This past week, I have had my little sister round to stay for the half term. Hillary is growing up rapidly! One of the striking things about her aside from her ever extending limbs is her intelligence. She ain't no fool. She's also blossoming into a rather pretty young woman. We went for a walk at the park and we were catching up like sisters do. I asked her about How school was going, She asked me about Ethan. All normal until she let it slip that she was feeling the immense pressure from my dad's wish for one of his children to become a Doctor like himself. Because I couldn't manage it, It is up to her to do so even though She had always wanted to be a Barrister. That conversation left me on edge.For a start, I didn't want her having that placed upon her and more so I resent being viewed as a failure. It's funny how parental approval can seem so strong on one hand especially to someone like me who suffers from good girl syndrome. I'm so happy that I was able to build the life that I wanted and that I suppose is all I want for my children.
I want them to be happy with their life choices. If they choose to pursue Academia or not, whether they want fame or not. Whatever they decide all I really want is for them to be happy. Sounds so simple in principle.
Happiness.






















10 comments:
Eeek I'd hate to have my children feel that they needed to follow in my footsteps - though to be fair they wouldn't need to follow that many. Your sister and anyone should pursue what makes them happy! Great post :)
Thank you, Laura!
Oh what a shame that you both have to feel like that. I think as a proud parent who sees his children's potential it must be very difficult to stand back, but I hope I will be able to watch my kids follow their own dreams with pride :-)

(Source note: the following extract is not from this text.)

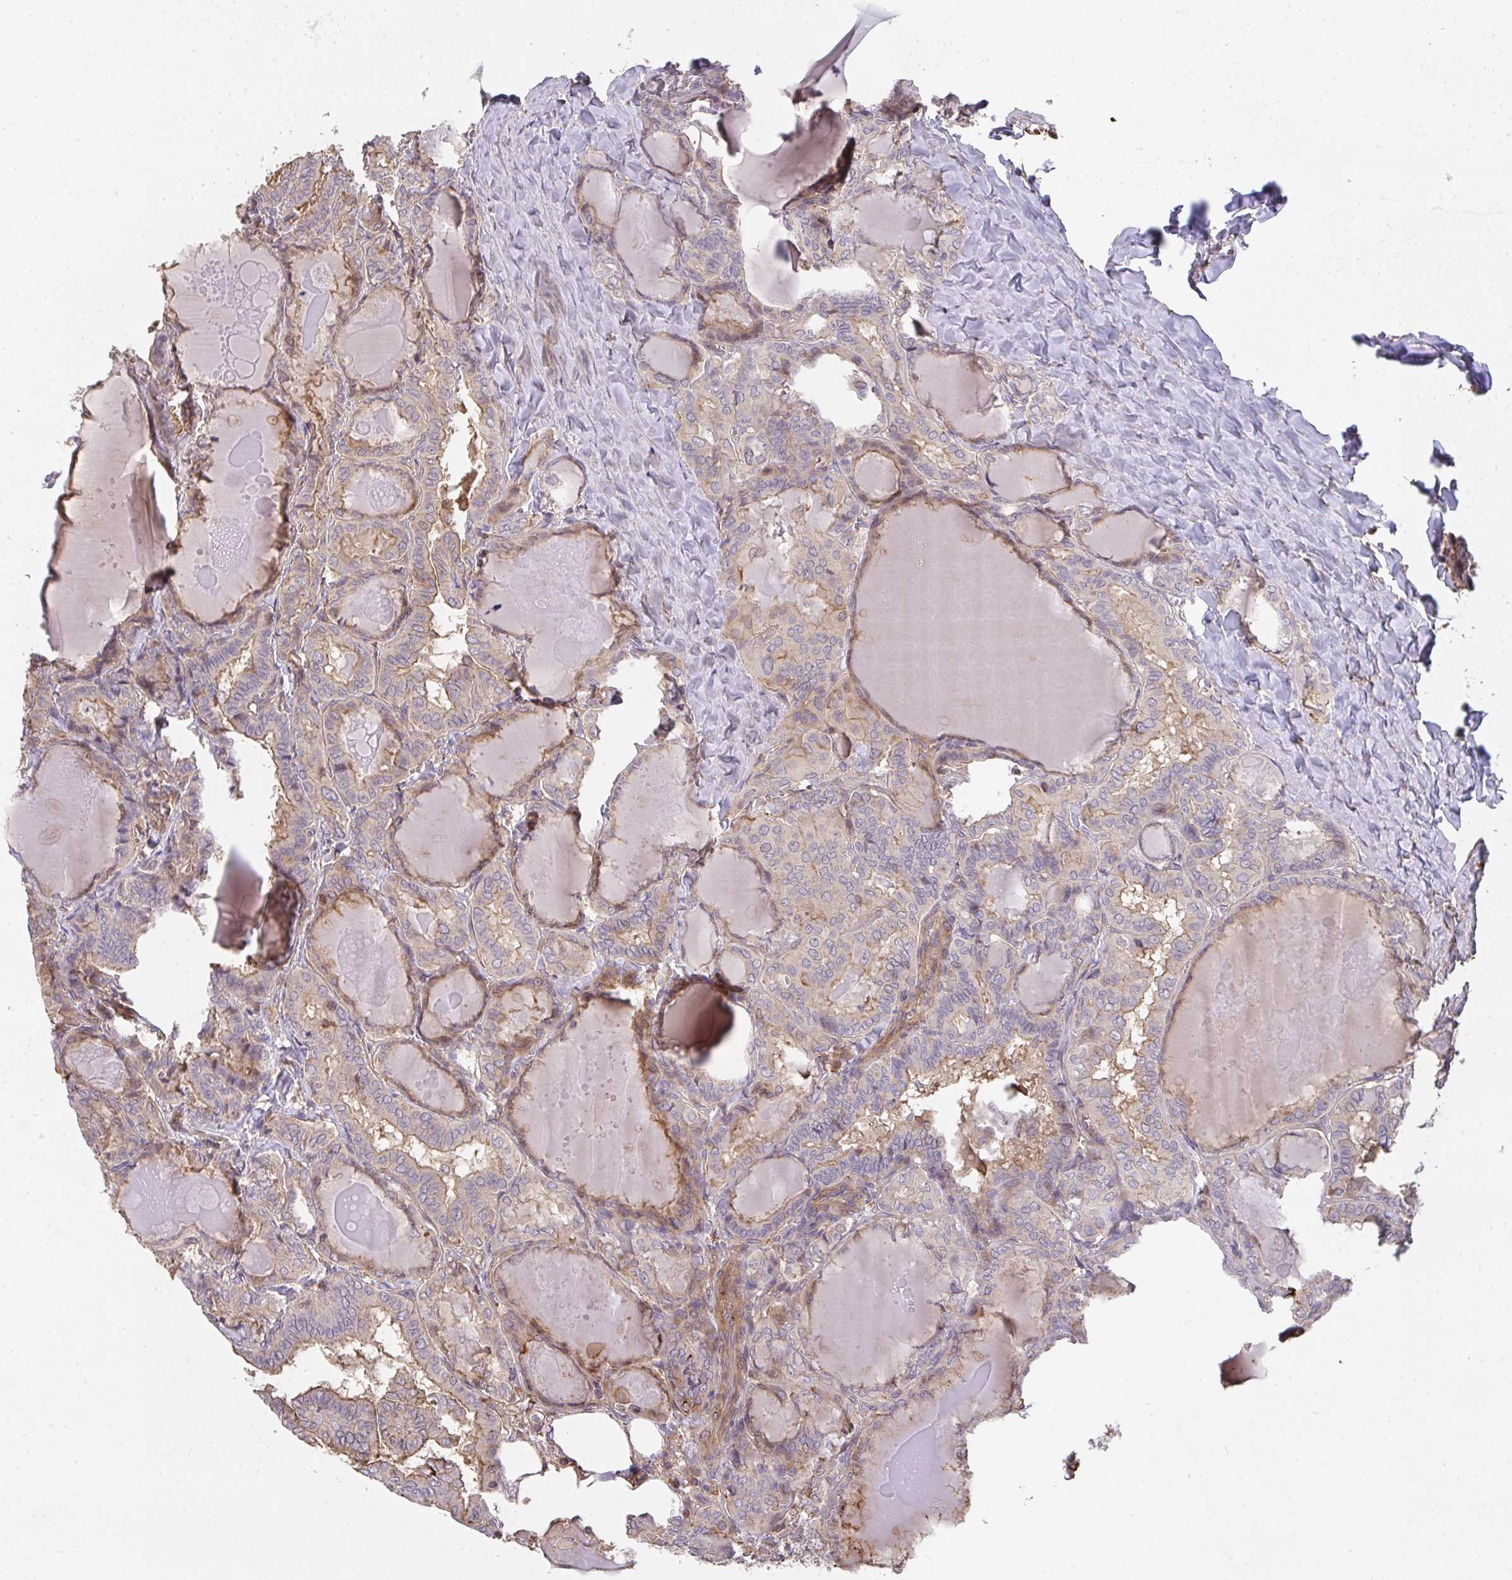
{"staining": {"intensity": "moderate", "quantity": "25%-75%", "location": "cytoplasmic/membranous"}, "tissue": "thyroid cancer", "cell_type": "Tumor cells", "image_type": "cancer", "snomed": [{"axis": "morphology", "description": "Papillary adenocarcinoma, NOS"}, {"axis": "topography", "description": "Thyroid gland"}], "caption": "Thyroid papillary adenocarcinoma stained with a protein marker demonstrates moderate staining in tumor cells.", "gene": "TNMD", "patient": {"sex": "female", "age": 46}}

I hope my children never have to feel pressured to be anything, but I also want to let them feel that anything is possible....
This is really interesting and has given me a jolt to be careful about the expectations I accidentally place on my kids. With Joel, for example, he's only 3 but he's very bright and I already suspect could do any job he wants when he grows up, but that doesn't mean I think he should if he doesn't want to. Your post has made me realise that I probably don't communicate that properly, simply because I'm proud of him, and I need to be careful not to bring him up feeling the pressure to be anything other than what he wants to be. Thanks!
Thank you all for the comments!I would want Ethan to feel he can achieve anything, I just hope I can do that without making him feel pressured. To Motivate is a different sentiment I feel. It took a lot to tell my parents that after all that- private education and a damn good degree that I felt happiest being home with E, talk about being a disappointment! But We're happy. :-)
What a shame that you felt this way. I hope my children will always know all I want is for them to be happy.
My brother once had an outburst telling our family that he is not me. We were getting ready to send of his uni application and he's waited till then to admit he didn't want to go.
He's doing well with himself and I'm proud he followed his heart and is happy.
I hope your sister is able to do the same xx
I am a great believer that you cannot (and should not) force anyone to do anything. If your sister wants to become a Barrister than she should go for it! She should follow her heart. After all, she'll be the one doing all the hard work for it! She deserves to do something that she wants!
I would love my children to become Doctors, Lawyers etc...but I'd be just as happy in whatever career they choose. As long as they are happy!
Aww, if I can instil one thing into my child or (hopefully one day) children; it would be to follow THEIR dreams. It can be so easy as parents to pressurize children without meaning too.
I still now, as a grown up, find myself seeking my parents approval. But I don't necessarily think that's a bad thing. But I know that ultimately they would support me and be proud of me whatever I did.